The exciting new Postgraduate Forum will foster an international community of early career researchers. Its aim will be to develop conversations and connections and to facilitate exchange of ideas around nineteenth and early twentieth century Irish women’s writing.

Bibliography:

Tynan, Katharine (1913), Twenty-Five Years Reminiscences, London: Smith, Elder & Co.

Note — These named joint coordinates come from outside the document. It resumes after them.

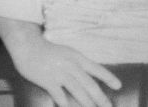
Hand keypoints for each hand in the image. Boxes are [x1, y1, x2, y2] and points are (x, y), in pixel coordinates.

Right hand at [0, 16, 119, 106]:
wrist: (28, 46)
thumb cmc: (49, 52)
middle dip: (100, 97)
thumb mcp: (68, 54)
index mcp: (78, 58)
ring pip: (77, 91)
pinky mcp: (48, 81)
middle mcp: (72, 65)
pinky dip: (65, 104)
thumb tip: (90, 76)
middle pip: (89, 84)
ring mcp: (60, 73)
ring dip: (87, 103)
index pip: (97, 69)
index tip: (119, 86)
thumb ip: (78, 64)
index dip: (109, 78)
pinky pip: (59, 95)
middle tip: (109, 106)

Binckes, Faith and Laing, Kathryn (2019), Hannah Lynch 1859-1904: Irish Writer, Cosmopolitan, New Woman, Cork: Cork University Press

Binckes, Faith and Laing, Kathryn  (2011), ‘A Forgotten Franco-Irish Literary Network: Hannah Lynch, Arvède Barine and Salon Culture of Fin-de-Siècle Paris’ in  Études irlandaises, vol. 36, no. 2, 157-171.

Shattock, Joanne (2018), ‘Researching periodical networks: William and Mary Howitt’ in Alexis Easley, Andrew King and John Morton, eds., Researching the Nineteenth-Century Periodical Press: Case Studies, London and New York: Routledge 60-73.